According to the third aspect of the present invention, since the heating source of the heating area is hot waste water or waste steam, the temperature-sensitive magnetic material having a Curie temperature is used in those temperature areas, so that a relatively low temperature can be obtained. It is possible to provide a practically useful technical field in which a mechanical driving force can be directly generated by utilizing wastewater or waste steam.

According to the fourth aspect of the present invention, a ring plate is formed from a temperature-sensitive magnetic material, and a plurality of the ring plates are laminated to form a rotary drum. And a counter drum type thermomagnetic engine of various sizes can be provided.

[Brief description of the drawings]

FIG. 1 shows a first embodiment of a counter magnet type thermomagnetic engine according to the present invention.
It is an outline perspective view of an embodiment.

FIG. 2 is an explanatory view of the operation principle of the opposed magnet type thermomagnetic engine according to the present invention.

FIG. 3 is a schematic perspective view of a second embodiment of an opposed magnet type thermomagnetic engine using one U-shaped magnet as the opposed magnet.

FIG. 4 is a schematic perspective view of a third embodiment of an opposed magnet type thermomagnetic engine using three U-shaped magnets as opposed magnets.

FIG. 5 is a front view of a U-shaped magnet which is an example of the opposed magnet.

FIG. 6 is a plan view of a U-shaped magnet.

FIG. 7 shows a fourth example of the opposed magnet type thermomagnetic engine according to the present invention.
It is an outline perspective view of an embodiment.

FIG. 8 is a plan view of FIG. 7;

FIG. 9 is a principle diagram of generation of Maxwell stress by different saturation magnetic flux densities and magnets.

FIG. 10 is a principle diagram of generation of Maxwell stress by a temperature-sensitive magnetic material and a magnet set at different temperatures.

FIG. 11 is a conceptual diagram of a conventional thermomagnetic engine utilizing Maxwell stress.

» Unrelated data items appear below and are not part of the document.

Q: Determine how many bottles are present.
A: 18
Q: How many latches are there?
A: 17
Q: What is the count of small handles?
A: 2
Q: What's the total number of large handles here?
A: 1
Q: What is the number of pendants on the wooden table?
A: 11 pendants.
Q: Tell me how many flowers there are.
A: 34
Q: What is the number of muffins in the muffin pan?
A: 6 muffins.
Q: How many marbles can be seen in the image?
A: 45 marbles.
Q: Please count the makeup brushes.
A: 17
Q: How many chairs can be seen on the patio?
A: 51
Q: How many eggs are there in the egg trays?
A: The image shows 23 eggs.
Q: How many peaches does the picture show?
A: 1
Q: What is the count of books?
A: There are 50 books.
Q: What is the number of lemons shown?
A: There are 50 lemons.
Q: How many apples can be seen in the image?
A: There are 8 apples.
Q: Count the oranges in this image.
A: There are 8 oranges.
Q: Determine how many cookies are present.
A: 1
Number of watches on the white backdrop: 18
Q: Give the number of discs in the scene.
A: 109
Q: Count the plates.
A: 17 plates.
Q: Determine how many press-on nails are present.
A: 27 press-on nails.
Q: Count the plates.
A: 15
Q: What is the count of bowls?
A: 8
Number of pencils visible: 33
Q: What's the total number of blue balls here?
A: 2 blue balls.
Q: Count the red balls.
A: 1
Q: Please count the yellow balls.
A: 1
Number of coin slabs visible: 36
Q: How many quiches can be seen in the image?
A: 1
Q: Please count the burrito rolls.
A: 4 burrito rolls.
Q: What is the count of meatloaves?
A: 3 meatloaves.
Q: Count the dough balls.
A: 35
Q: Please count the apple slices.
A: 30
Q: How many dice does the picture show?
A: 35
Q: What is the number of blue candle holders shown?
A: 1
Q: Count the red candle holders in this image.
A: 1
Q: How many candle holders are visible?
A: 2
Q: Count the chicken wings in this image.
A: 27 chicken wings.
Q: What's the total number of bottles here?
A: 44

FIG. 12 is a schematic explanatory view showing leakage of lines of magnetic force in a conventional thermomagnetic engine.

[Explanation of symbols]

1 is a rotating drum, 1a is a rotating shaft, 2 is a magnet, 2a and 2b
Is a magnetic pole, 2c is a U-shaped member, 2d is a lever portion, 3 is a magnetic line of force, 3a is a line of magnetic leakage, 3b is a line of low density magnetic force, 4a is a heating medium, 4b is a heating medium tank, 5 is a heating and cooling area, and 5a is heating. Nozzle, 6 is a cooling area, and 6a is a cooling nozzle.

Claims (4)

[Claims] 1. A rotatable rotary drum formed of a temperature-sensitive magnetic material in a cylindrical shape, and disposed inside and outside the rotary drum, with magnetic poles facing the inner and outer peripheral surfaces of the rotary drum. It is composed of a provided opposed magnet, a heating area formed by heating a part of the rotating drum, and a cooling area formed by cooling the other part of the rotating drum, and a temperature difference between the heating area and the cooling area. An opposed-magnet type thermomagnetic engine characterized in that a rotating drum is rotated by generated Maxwell stress. 2. The opposed magnet type thermomagnetic engine according to claim 1, wherein a plurality of said opposed magnets are provided on said rotating drum, and a plurality of heating regions and cooling regions are provided in required portions of said rotating drum. 3. The opposed-magnet type thermomagnetic engine according to claim 1, wherein the heating source in the heating area is hot waste water or waste steam. 4. The opposed magnet type thermomagnetic engine according to claim 1, wherein a ring plate is formed from a temperature-sensitive magnetic material, and the ring drum is formed by laminating a plurality of the ring plates.